*Supplied text*
In Short
- Looking at trends in the average number of days a home stays on the market before an offer is received is one way to view the health of a real estate market. June figures from Altos Research and RealIQ show that, with the exception of San Diego, metro California markets are in better shape than those in many other struggling cities around the country. San Francisco homes over the past three months averaged 73.7 days on the market, less than half of the 153 days a home was on the market in Miami and well below the 131-day average in Detroit. San Jose averaged 79.3 days and Los Angeles remained steady at 94 days on average between April and the end of June. The lone leap in time on the market among the four California markets studied was San Diego, which jumped from 89 days in May to 114 in June and boosted its three-month average to 93.6 days.

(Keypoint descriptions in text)
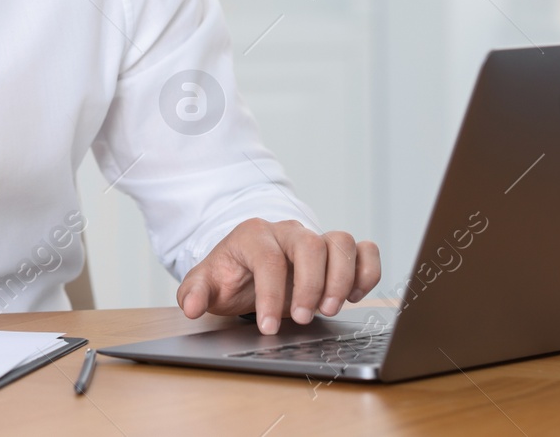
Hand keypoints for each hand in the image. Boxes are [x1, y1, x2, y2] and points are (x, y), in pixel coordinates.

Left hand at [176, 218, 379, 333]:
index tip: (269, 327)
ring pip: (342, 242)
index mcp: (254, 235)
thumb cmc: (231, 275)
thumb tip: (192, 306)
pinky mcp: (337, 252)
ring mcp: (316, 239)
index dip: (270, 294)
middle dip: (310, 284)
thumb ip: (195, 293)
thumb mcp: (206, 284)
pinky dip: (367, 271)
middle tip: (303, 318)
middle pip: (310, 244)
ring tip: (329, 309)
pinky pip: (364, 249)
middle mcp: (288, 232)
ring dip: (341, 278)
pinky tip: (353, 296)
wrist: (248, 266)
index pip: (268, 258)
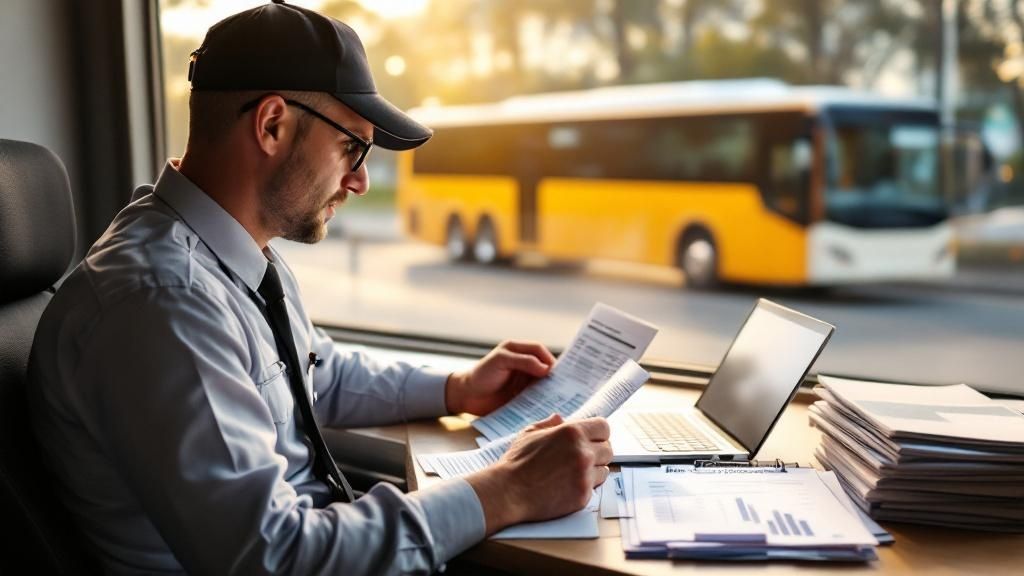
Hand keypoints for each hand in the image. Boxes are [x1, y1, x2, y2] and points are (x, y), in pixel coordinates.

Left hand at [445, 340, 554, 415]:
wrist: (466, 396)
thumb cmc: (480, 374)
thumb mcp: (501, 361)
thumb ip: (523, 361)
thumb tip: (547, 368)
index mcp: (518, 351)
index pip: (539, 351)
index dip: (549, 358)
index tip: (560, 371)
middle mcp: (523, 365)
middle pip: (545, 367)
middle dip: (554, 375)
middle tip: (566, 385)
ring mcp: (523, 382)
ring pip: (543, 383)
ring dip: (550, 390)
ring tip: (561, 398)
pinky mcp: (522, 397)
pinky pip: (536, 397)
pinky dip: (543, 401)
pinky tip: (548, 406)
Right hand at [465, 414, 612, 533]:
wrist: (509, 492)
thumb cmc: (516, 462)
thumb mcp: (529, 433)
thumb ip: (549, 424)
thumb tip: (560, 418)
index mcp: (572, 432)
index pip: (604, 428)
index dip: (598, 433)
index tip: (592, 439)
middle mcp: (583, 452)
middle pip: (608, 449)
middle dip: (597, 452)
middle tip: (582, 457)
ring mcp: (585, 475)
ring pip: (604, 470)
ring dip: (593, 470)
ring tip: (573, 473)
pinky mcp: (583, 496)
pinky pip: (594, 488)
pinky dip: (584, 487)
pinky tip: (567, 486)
* * *
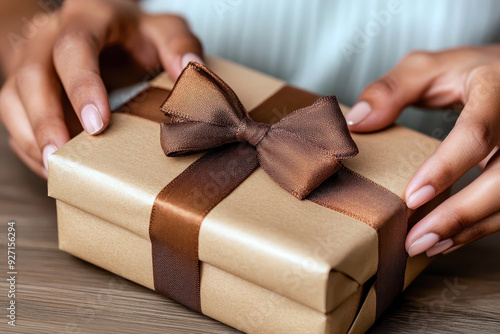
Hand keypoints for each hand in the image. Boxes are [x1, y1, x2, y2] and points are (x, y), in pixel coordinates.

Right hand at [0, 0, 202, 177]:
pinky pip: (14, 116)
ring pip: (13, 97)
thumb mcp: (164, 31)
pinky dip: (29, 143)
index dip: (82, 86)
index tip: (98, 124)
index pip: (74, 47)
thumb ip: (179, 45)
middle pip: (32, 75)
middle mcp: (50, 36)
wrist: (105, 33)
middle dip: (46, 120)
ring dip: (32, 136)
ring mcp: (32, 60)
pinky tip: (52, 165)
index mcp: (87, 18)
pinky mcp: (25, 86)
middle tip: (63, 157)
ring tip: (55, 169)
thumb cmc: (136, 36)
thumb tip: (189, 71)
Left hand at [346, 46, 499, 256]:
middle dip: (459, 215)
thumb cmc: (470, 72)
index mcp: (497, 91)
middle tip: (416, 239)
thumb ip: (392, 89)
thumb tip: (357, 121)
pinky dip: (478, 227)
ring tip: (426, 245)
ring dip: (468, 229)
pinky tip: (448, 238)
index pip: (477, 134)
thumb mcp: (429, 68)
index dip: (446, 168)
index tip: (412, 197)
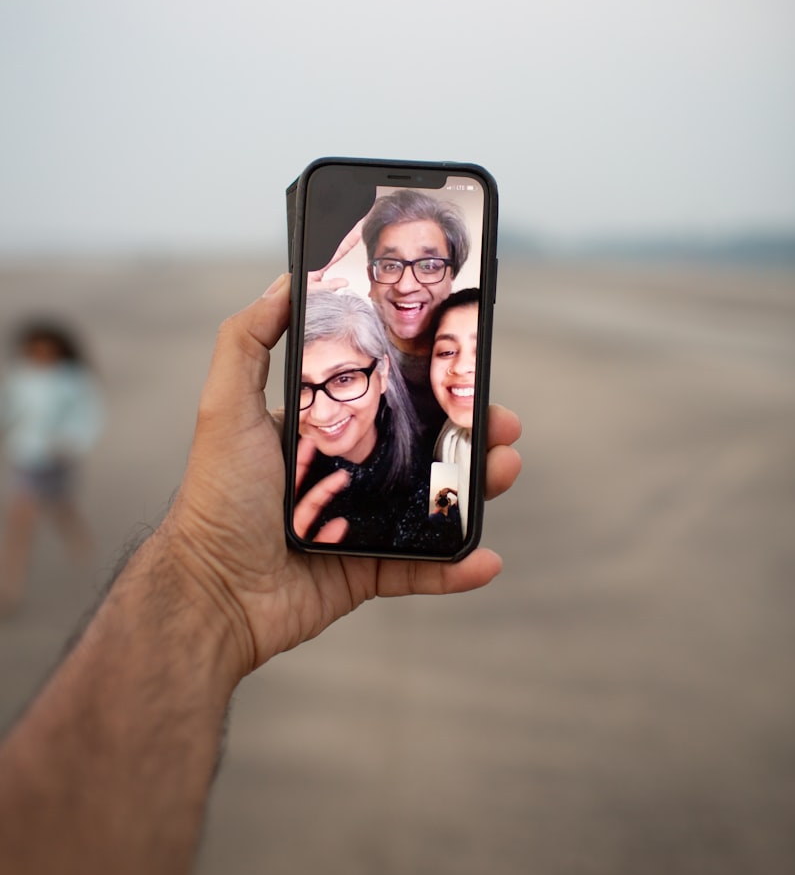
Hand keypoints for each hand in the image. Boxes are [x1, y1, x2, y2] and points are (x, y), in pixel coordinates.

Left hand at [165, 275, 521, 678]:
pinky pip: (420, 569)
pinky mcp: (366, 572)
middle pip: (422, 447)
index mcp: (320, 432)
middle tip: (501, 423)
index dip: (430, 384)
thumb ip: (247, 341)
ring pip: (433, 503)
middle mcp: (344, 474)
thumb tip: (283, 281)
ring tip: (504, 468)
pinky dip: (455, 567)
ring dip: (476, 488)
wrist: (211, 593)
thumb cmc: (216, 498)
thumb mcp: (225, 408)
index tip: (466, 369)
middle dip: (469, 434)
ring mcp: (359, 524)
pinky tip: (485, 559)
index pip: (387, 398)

*Problems to solve*
A. According to the housing market summary, how many days on average was a home on the market in Miami?
B. Write a continuation of the housing market summary, picking up right after its final sentence.

*Expected outputs*
A. 153 days.

B.
- Continued stress in the housing market and a slowing economy were behind a sharp increase in the percentage of delinquent home equity lines of credit (HELOCs) during the first quarter of 2008, according to the American Bankers Association. HELOC payments more than 30 days past due increased 14 basis points to 1.10 percent between the end of 2007 and March 31 – the highest level since 1997 and the largest increase since the ABA began tracking delinquencies about 20 years ago. The news wasn’t all bad, however. Home equity loan delinquencies improved slightly from 2.39 percent at the end of 2007 to 2.34 percent in the first quarter of 2008, while late payments on property improvement loans fell from 1.81 percent to 1.78 percent. Bank credit card delinquencies, meanwhile, increased 13 basis points to 4.51 percent, just above the five-year average delinquency rate of 4.41 percent. The ABA expects delinquencies of all types to remain elevated in future quarters as higher gas and food prices eat away at consumer paychecks. (CAR, 7/10)
Pending Home Sales Fall Nationally - Pending home sales fall 4.7 percent, after posting a sharp gain in April, NAR’s Pending Home Sales Index for May slipped by 4.7 percent and was 14 percent below 2007 levels. While the decline reflects continued softness in the market, there was some good news in the West, which includes California. There, pending sales slipped only 1.3 percent in May and were 2 percent higher than a year ago. (AP, 7/8)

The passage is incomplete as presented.